Given passage:
◇ ◇ ◇ ◇ ◇ ◇ ◇
The container 10 includes a central portion 18 for accommodating a product 20 to be packaged therein, and in the preferred embodiment illustrated in the drawings this includes a downwardly dished portion, which may include dividing ribs 32. The downwardly dished central portion 18 ordinarily will include a relatively flat bottom 34, with or without logos or other decorative or functional configurations embossed therein, with upwardly sloping side walls 36, which merge with the marginal portion 22. The sloping walls, without any substantially vertical wall portions, permit a plurality of like empty trays to be nested one within another in a stack thereof for compact shipment, rugged storage, and convenient mechanized feeding to food-filling stations.
In the preferred embodiment, the marginal portion 22 takes the form of a lateral flange 38 defining the outer periphery of the container. To facilitate sealing the lid 24 to the sealing surface 26, the lateral flange 38 should lie in a substantially flat plane. With lined containers having a molded pulp base, the flange can easily be made absolutely smooth or flat to facilitate a hermetic seal for the lid. With lined containers having a base shaped from paperboard, the inevitable pleats and folds and/or creases make it difficult to provide such an absolutely flat planar lid sealing surface.
The manner in which the marginal portion 22 of a container according to the present invention is improved to insure proper removal of a lid subsequently applied thereto is best described with reference to FIGS. 2 through 5, as arranged in counter-clockwise fashion. In FIG. 2, the fibrous material of a molded pulp base 12 is illustrated as being dried according to the precision molding process under pressure imposed by a mating pair of heated dies, consisting of an upper male die 40 with a polished metal surface, and a lower female die 42 with a screen covered surface. The mating dies 40, 42 are pressurized toward each other, as indicated by the directional arrows, to squeeze water out of the damp fibrous material, in a high temperature environment. The lower die 42 is provided with a raised insert 44 around the under-side of the lateral flange, so that the flange portion of the base will be compacted by such mechanical pressure to make it denser than the fibrous material of the rest of the base. An insert similar to the raised insert 44 may with equal facility be provided to the upper die 40, either instead of or in cooperation with the insert 44, depending on heating parameters for the dies and the desired shape or smoothness of the upper surface of the flange.
This mechanical compaction insures that the densified fibrous material of the flange will be characterized by tightly interfelted and well bonded fibers which tenaciously resist being pulled apart, whereas the less dense rest of the base 12 will be characterized by openly interfelted fibers. The openly interfelted fibers maintain an overall rigidity, and provide strength against the type of bending forces to which the container itself may be subjected. The increased density of the fibrous material of the flange helps insure that a lid subsequently sealed to the container can be fully separated without adversely effecting the lamination or bond between the fibers of the flange. When the lateral flange is compacted in this fashion by mechanical pressure while the base is being dried, the thickness of the flange accordingly will be reduced, so that it is no more than about two-thirds the thickness of the rest of the base in the now preferred embodiment.
◇ ◇ ◇ ◇ ◇ ◇ ◇
Provided data:
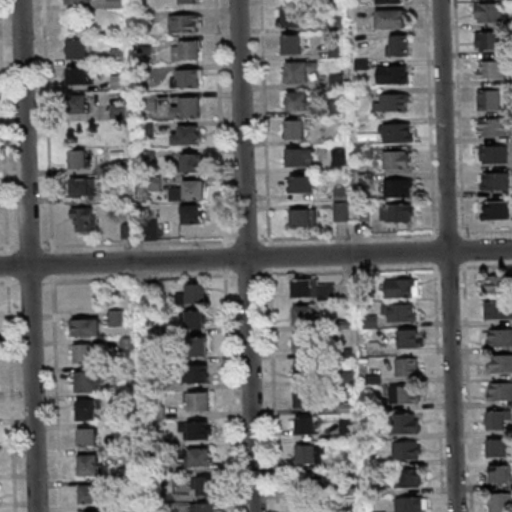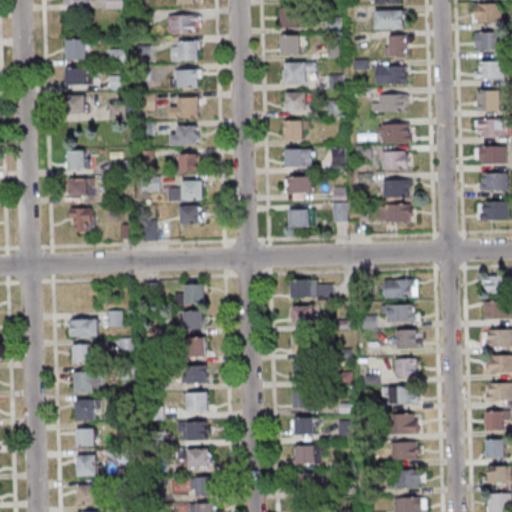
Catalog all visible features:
building: (77, 1)
building: (188, 1)
building: (390, 1)
building: (490, 12)
building: (291, 16)
building: (391, 18)
building: (185, 22)
building: (488, 40)
building: (291, 43)
building: (398, 44)
building: (77, 48)
building: (186, 49)
building: (490, 68)
building: (298, 70)
building: (392, 73)
building: (80, 74)
building: (186, 77)
building: (488, 99)
building: (299, 100)
building: (396, 100)
building: (78, 102)
building: (187, 107)
building: (336, 107)
building: (118, 110)
road: (220, 120)
road: (264, 123)
building: (491, 127)
building: (297, 128)
building: (396, 132)
building: (185, 134)
building: (365, 151)
building: (491, 153)
building: (300, 156)
building: (339, 157)
building: (79, 158)
building: (396, 158)
building: (190, 162)
building: (494, 180)
building: (83, 185)
building: (301, 186)
building: (398, 187)
building: (189, 190)
building: (495, 209)
building: (340, 211)
building: (396, 212)
building: (191, 213)
building: (303, 217)
building: (82, 218)
building: (150, 229)
road: (385, 234)
road: (244, 239)
road: (115, 243)
road: (224, 243)
road: (251, 255)
road: (449, 255)
road: (28, 256)
road: (224, 256)
road: (256, 256)
road: (269, 256)
road: (463, 256)
road: (255, 273)
building: (498, 283)
building: (302, 287)
building: (401, 287)
building: (402, 287)
building: (313, 288)
building: (195, 292)
building: (192, 293)
building: (498, 308)
building: (497, 309)
building: (400, 312)
building: (401, 312)
building: (303, 314)
building: (304, 314)
building: (116, 317)
building: (194, 318)
building: (194, 319)
building: (85, 327)
building: (86, 327)
building: (410, 337)
building: (497, 337)
building: (502, 337)
building: (409, 338)
building: (303, 341)
building: (306, 342)
building: (197, 346)
building: (197, 346)
building: (83, 352)
building: (84, 352)
building: (499, 362)
building: (502, 362)
building: (407, 365)
building: (406, 366)
building: (305, 370)
building: (308, 370)
building: (196, 373)
building: (198, 373)
road: (54, 378)
road: (10, 379)
building: (88, 380)
building: (89, 380)
road: (272, 389)
road: (228, 390)
building: (499, 390)
building: (501, 390)
building: (402, 393)
building: (401, 394)
building: (304, 398)
building: (307, 398)
building: (199, 400)
building: (198, 401)
building: (87, 408)
building: (87, 408)
building: (498, 418)
building: (498, 419)
building: (402, 422)
building: (406, 422)
building: (305, 424)
building: (304, 425)
building: (198, 429)
building: (199, 430)
building: (87, 436)
building: (87, 436)
building: (496, 447)
building: (498, 447)
building: (405, 449)
building: (407, 449)
building: (306, 453)
building: (309, 453)
building: (200, 456)
building: (196, 457)
building: (88, 462)
building: (88, 464)
building: (500, 473)
building: (499, 474)
building: (410, 477)
building: (406, 478)
building: (307, 480)
building: (309, 481)
building: (203, 484)
building: (205, 484)
building: (89, 493)
building: (89, 493)
building: (499, 502)
building: (500, 502)
building: (307, 504)
building: (407, 504)
building: (410, 504)
building: (204, 506)
building: (307, 506)
building: (92, 511)
building: (94, 511)
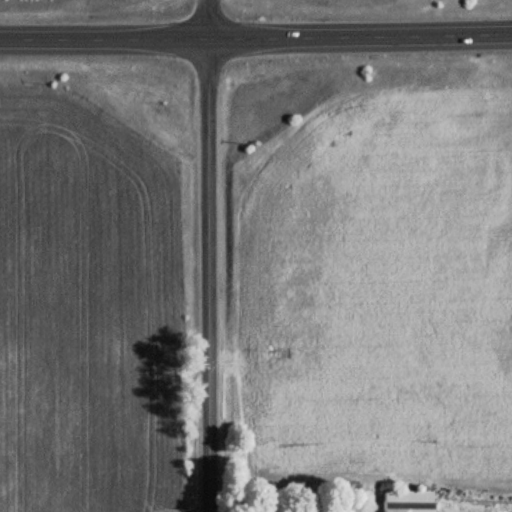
◇ ◇ ◇ ◇ ◇ ◇ ◇
Directives:
A: Answer these questions from the container passage, one per line:
(i) What kind of surface does the upper male die 40 have?
(ii) What form does the marginal portion 22 take in the preferred embodiment?
(iii) In the now preferred embodiment, how thick is the compacted flange compared with the rest of the base?
B: Using the container passage, list every purpose served by nesting like empty trays one within another in a stack.
C: Print everything in the container passage from "In the preferred embodiment, the" down to "lid sealing surface.".

Worked solutions:
A:
(i) A polished metal surface.
(ii) A lateral flange 38 that defines the outer periphery of the container.
(iii) No more than about two-thirds the thickness of the rest of the base.

B:
- Compact shipment
- Rugged storage
- Convenient mechanized feeding to food-filling stations

C:
In the preferred embodiment, the marginal portion 22 takes the form of a lateral flange 38 defining the outer periphery of the container. To facilitate sealing the lid 24 to the sealing surface 26, the lateral flange 38 should lie in a substantially flat plane. With lined containers having a molded pulp base, the flange can easily be made absolutely smooth or flat to facilitate a hermetic seal for the lid. With lined containers having a base shaped from paperboard, the inevitable pleats and folds and/or creases make it difficult to provide such an absolutely flat planar lid sealing surface.